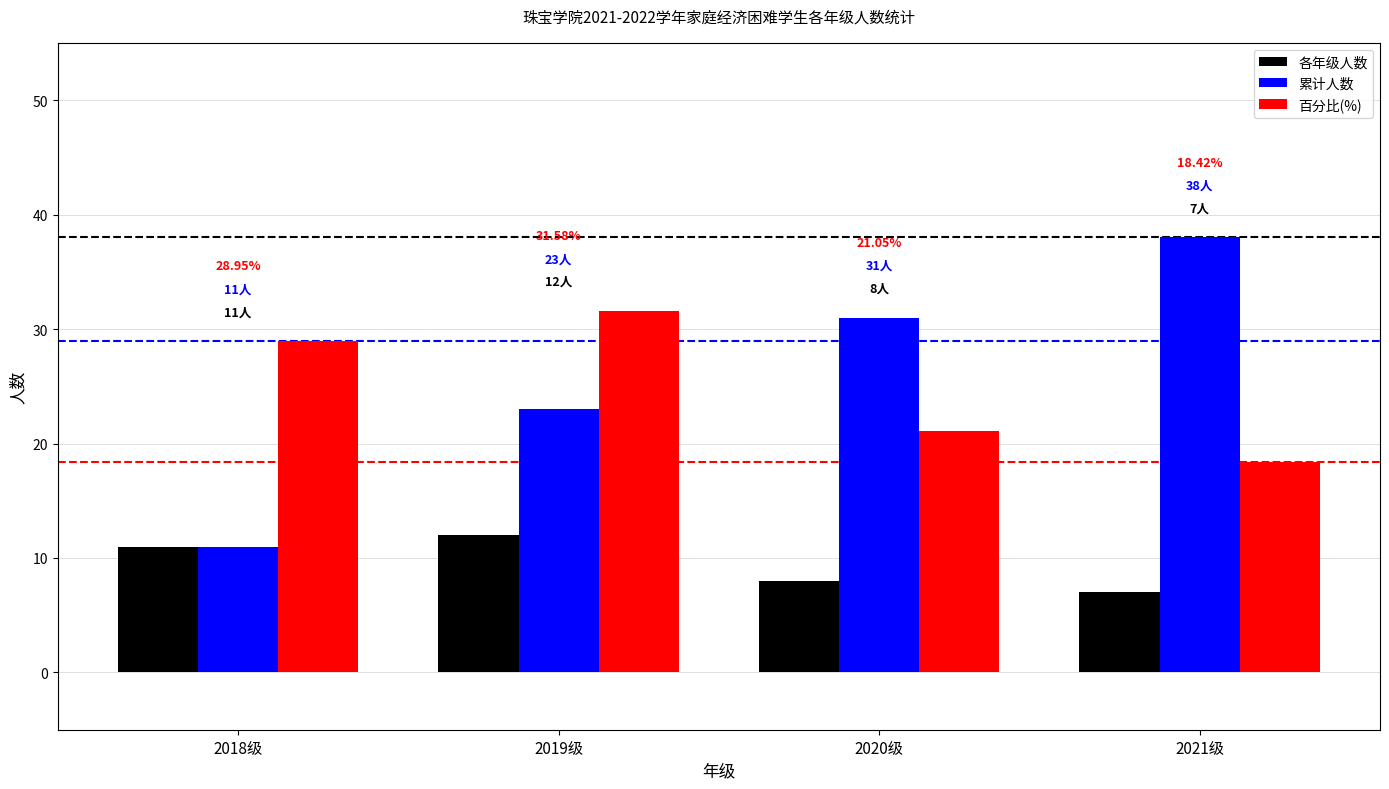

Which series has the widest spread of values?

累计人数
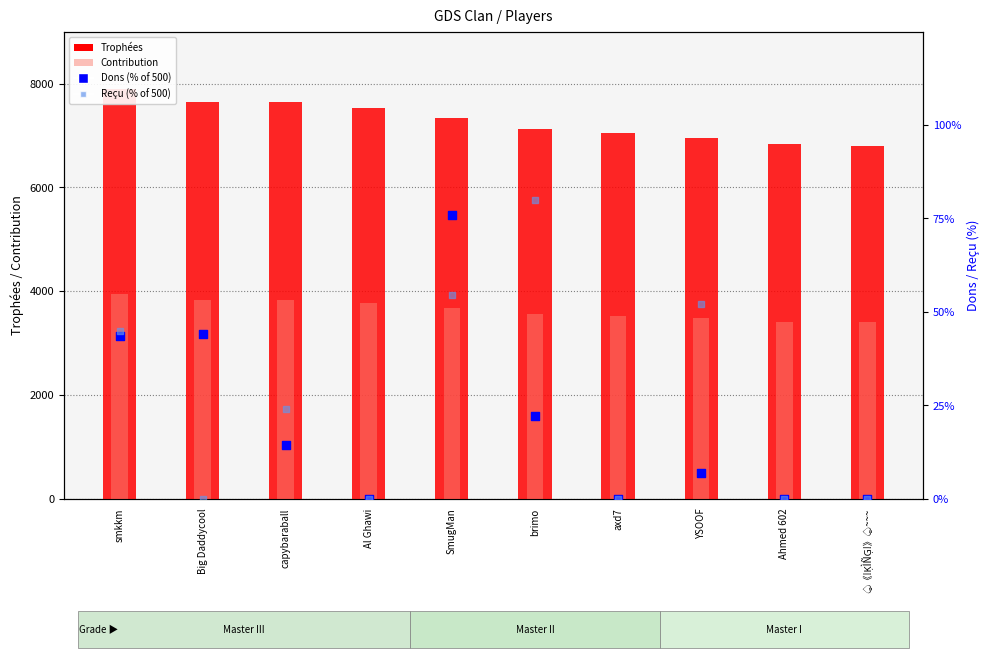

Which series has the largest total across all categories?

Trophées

:::

### REQUIREMENT
Quote every line of text in the records above verbatim, leaving out the pictures.

### RESPONSE
Which series has the widest spread of values?

累计人数

Which series has the largest total across all categories?

Trophées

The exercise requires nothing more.